• _TEXT SECTION_

Impact of in vitro fertilization by fresh and frozen semen on developmental competence and cryotolerance of buffalo embryos

W T M Soliman 1, K Gh M Mahmoud 2,*, A R M El-Khawagah 3, M M M Kandiel 3, M E A Abouel-Roos 3, A E Abdel-Ghaffar 3, A E I El Azab 3
PMCID: PMC6184035  PMID: 30349563

Abstract

Production of high quality embryos in vitro needs an efficient in vitro fertilization (IVF). Seminal origin is one of the important factors that affects the success of in vitro embryo production. So our goal was to determine the effect of using fresh and frozen semen in fertilization on developmental competence and cryo-survival of buffalo embryos. Buffalo oocytes were matured and fertilized in vitro by fresh and frozen semen. After embryos evaluation, good quality morula and blastocysts were vitrified using 0.25 ml straws and the post-warmed viability was assessed by further culture for 24 h. There was no significant difference in cleavage rate between embryos derived from fresh and frozen semen, whereas the rate of embryo development to the morula (P<0.05) and blastocysts (P<0.01) stages was significantly decreased in embryos derived from frozen compared to fresh semen. After warming the vitrified embryos, there was no significant difference between embryos derived from fresh and frozen semen in the percentages of morphologically viable embryos. However, 24 h after culture, the rate of morphologically normal and survived embryos was increased (P<0.05) in embryos derived from fresh compared to the frozen semen. In conclusion, in buffalo, the use of fresh semen could improve the rate of embryo development and their crytolerance compared to the frozen semen.

Key Words: Buffalo, Embryo vitrification, Fresh and frozen semen, In vitro fertilization

Introduction

Semen evaluation by in vitro fertilization (IVF) (Mahmoud et al., 2004; Scholkamy et al., 2009) combined with sperm morphology assessment (Abdel Dayem et al., 2009) are useful techniques for predicting bulls’ fertility. Sperm motility, morphology, and intact acrosomes percentage are the highest predictive index for IVF success (Zhang et al., 1998).

In spite of the efforts to improve the in vitro embryo production in Egyptian buffalo, the rates of development are still low (Mahmoud and Nawito, 2005; El-Naby et al., 2016; El-Naby et al., 2017). Failure of fertilization and/or embryonic mortality of seminal origin or after artificial insemination (AI) (Gordon, 1996; Saacke et al., 2000) has been recognized as a potential source of breeding losses. Impaired sperm quality lowers the rate (Shoukir et al., 1998) and quality (Janny and Ménézo, 1994) of developed blastocysts, and eventually causes pregnancy failure (Sanchez et al., 1996).

• _DIRECTIONS_
Copy the buffalo embryo text starting at "Key Words: Buffalo, Embryo" and ending at "et al., 1998).", swapping "useful techniques" for "helpful methods". The listing comes from a different source than the buffalo embryo text.

• _EXERCISE DATA_
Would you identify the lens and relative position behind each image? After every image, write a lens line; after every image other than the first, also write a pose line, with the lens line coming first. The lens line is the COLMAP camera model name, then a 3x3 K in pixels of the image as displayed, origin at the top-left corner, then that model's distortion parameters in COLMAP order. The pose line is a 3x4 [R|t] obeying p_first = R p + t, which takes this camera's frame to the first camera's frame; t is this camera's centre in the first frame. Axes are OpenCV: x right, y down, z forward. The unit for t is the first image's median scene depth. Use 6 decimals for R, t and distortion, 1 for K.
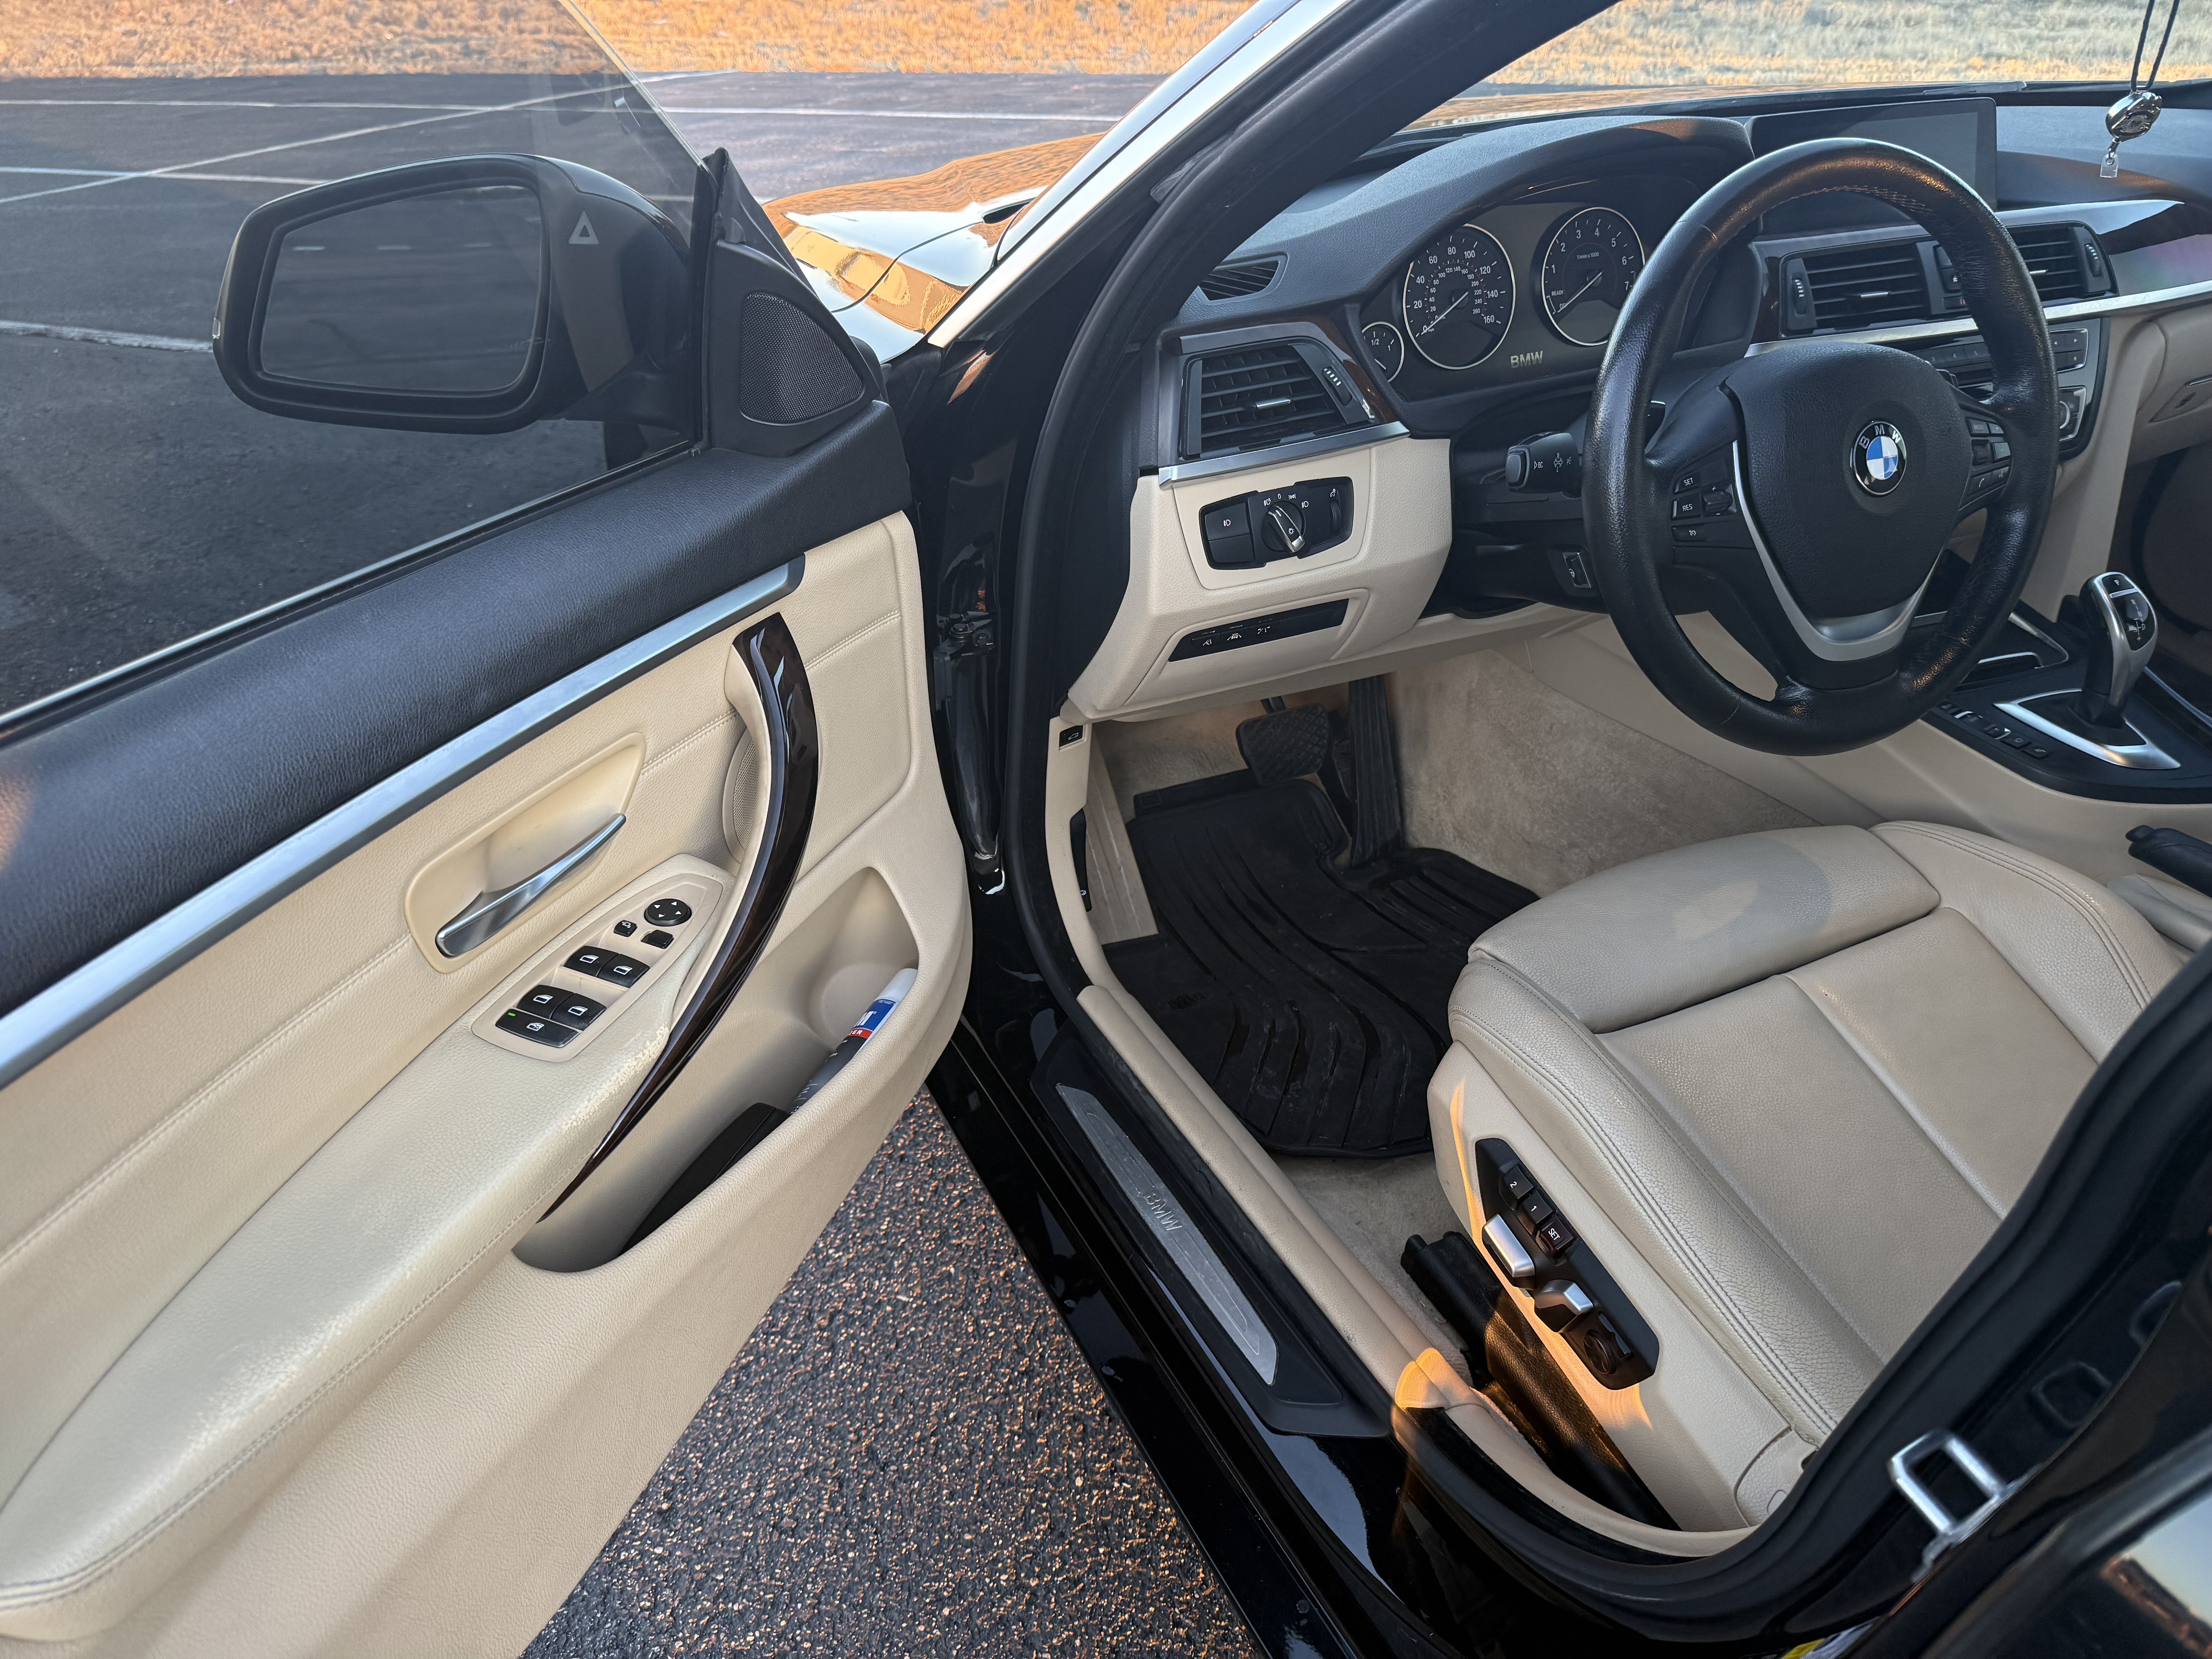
lens RADIAL K [[1555.1, 0, 1117.8], [0, 1555.1, 845.6], [0, 0, 1]] dist [0.008789, -0.014735]
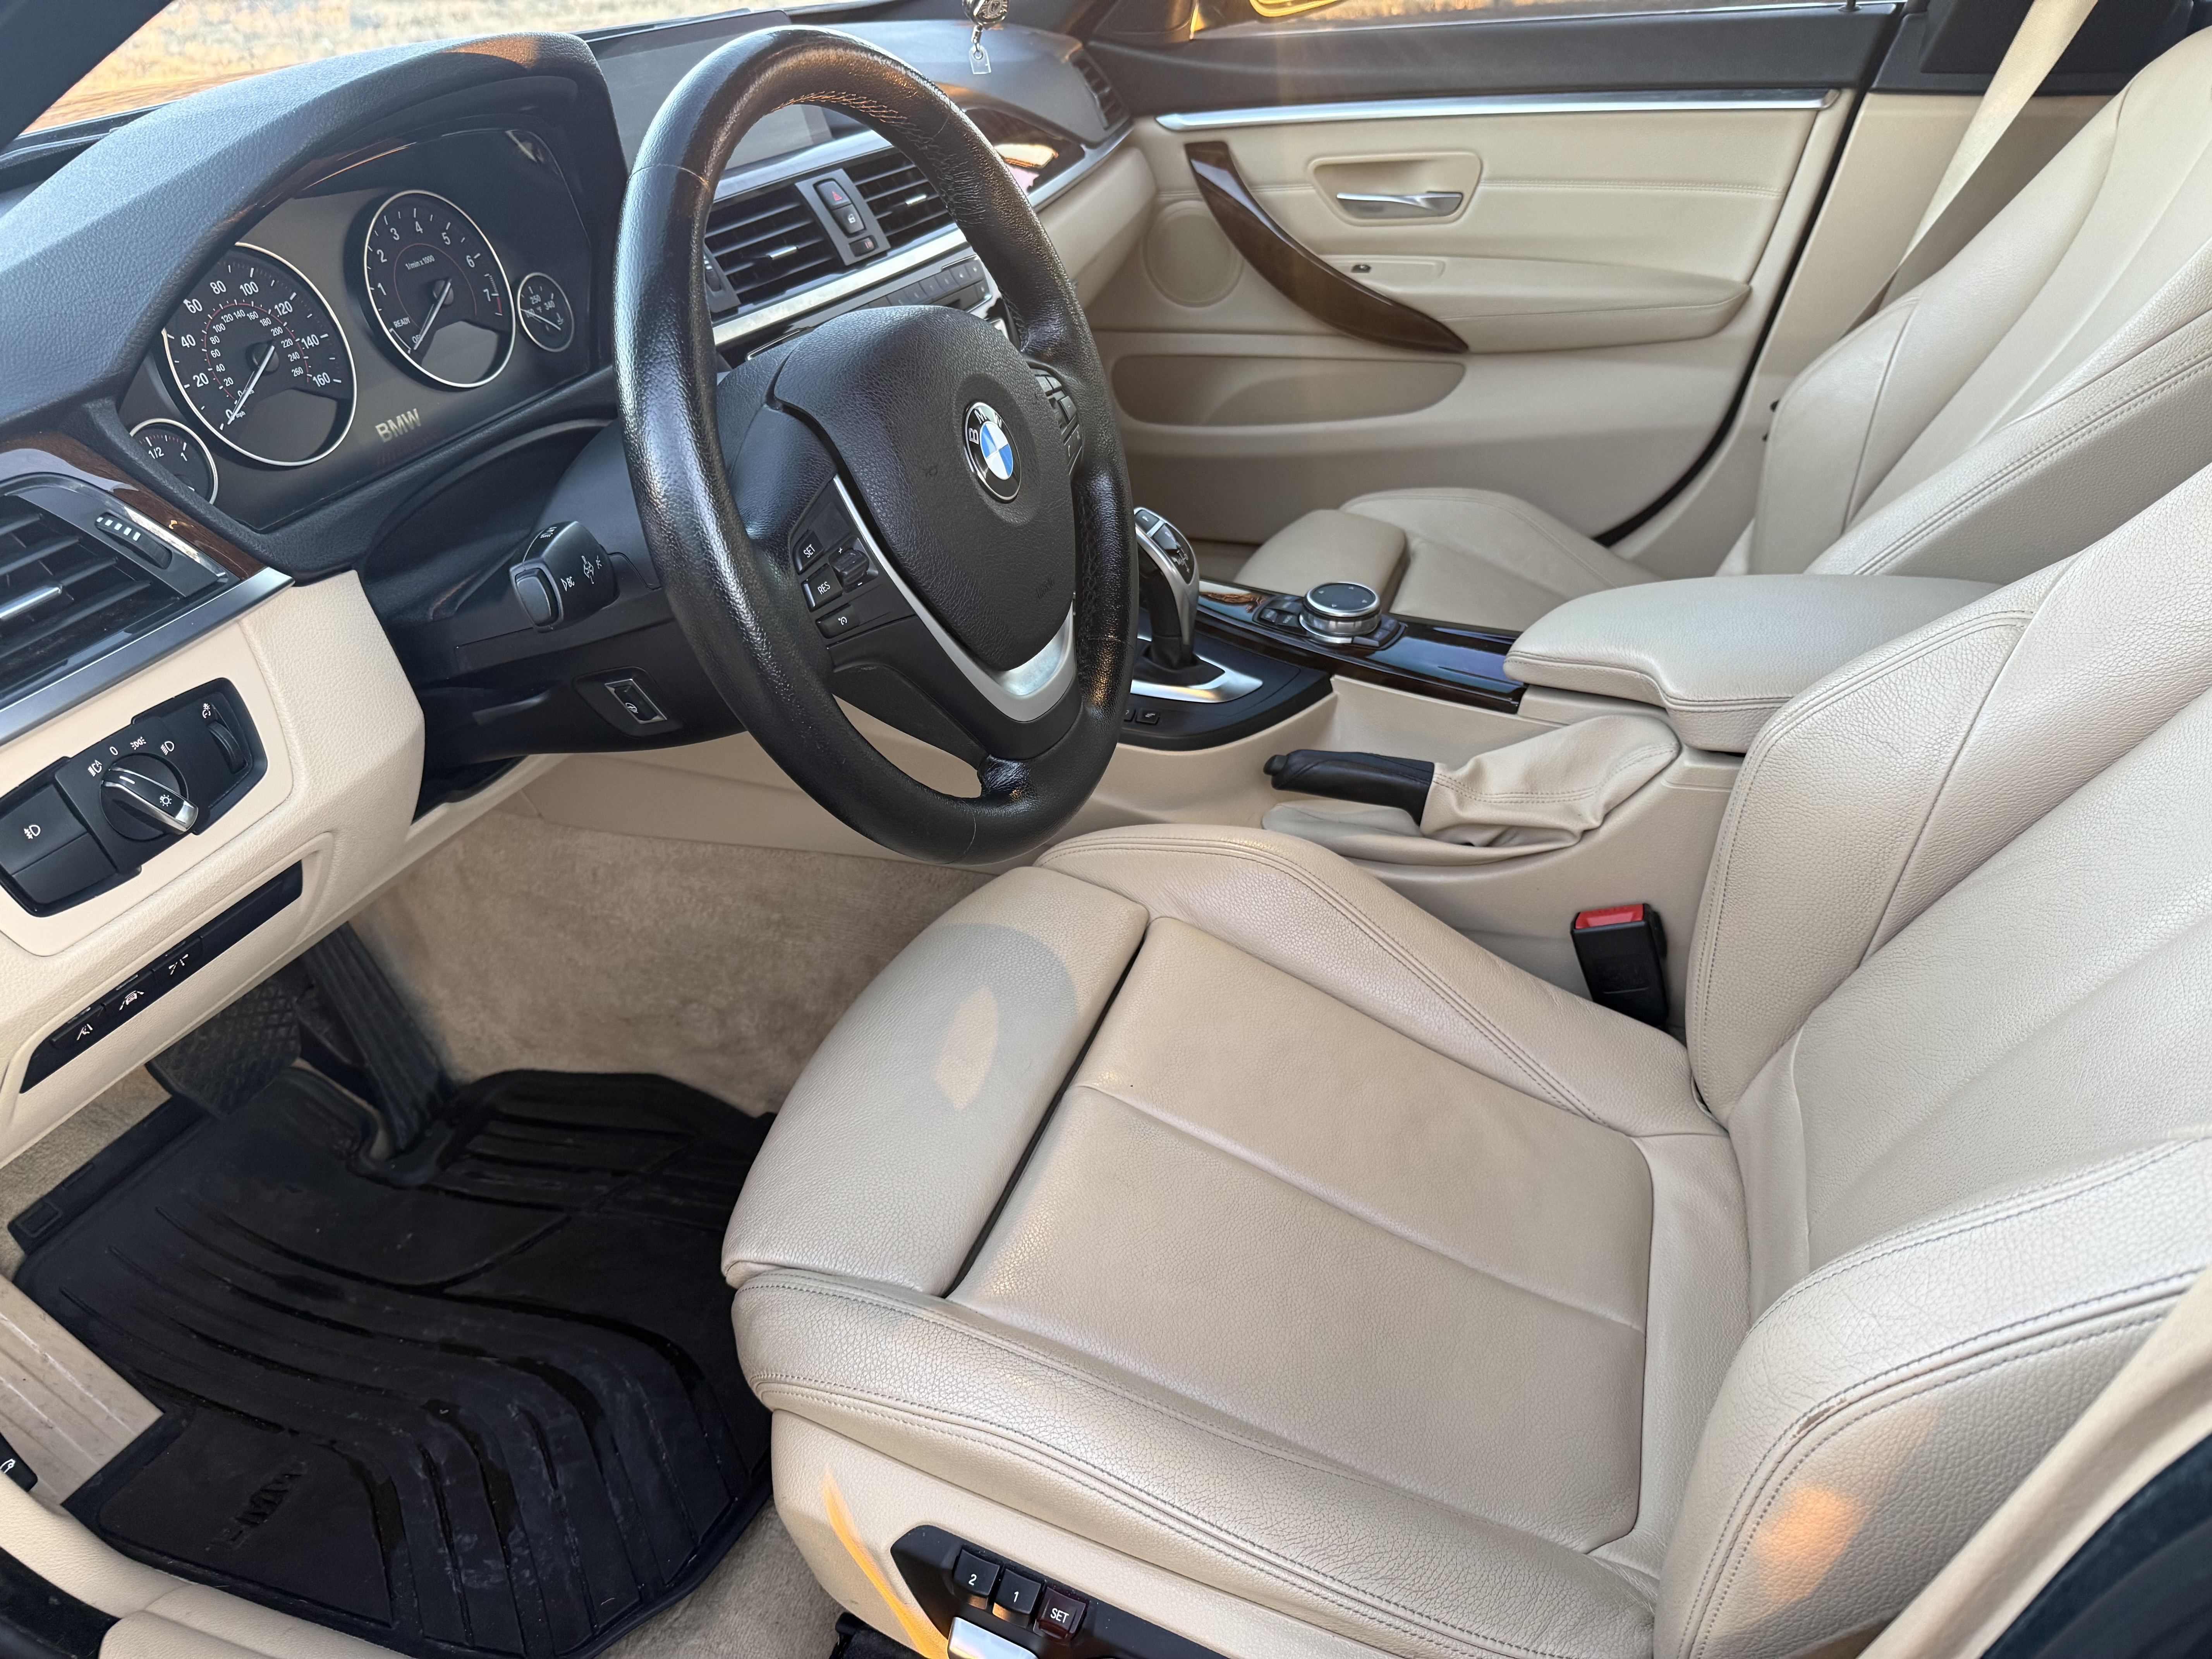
lens RADIAL K [[1555.1, 0, 1121.1], [0, 1555.1, 840.5], [0, 0, 1]] dist [0.008789, -0.014735]
pose [[0.703040, -0.375389, 0.604001, 0.007275], [0.378863, 0.916473, 0.128605, -0.124681], [-0.601828, 0.138419, 0.786539, 0.329371]]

• _ANSWER AREA_
Key Words: Buffalo, Embryo vitrification, Fresh and frozen semen, In vitro fertilization

Introduction

Semen evaluation by in vitro fertilization (IVF) (Mahmoud et al., 2004; Scholkamy et al., 2009) combined with sperm morphology assessment (Abdel Dayem et al., 2009) are helpful methods for predicting bulls’ fertility. Sperm motility, morphology, and intact acrosomes percentage are the highest predictive index for IVF success (Zhang et al., 1998).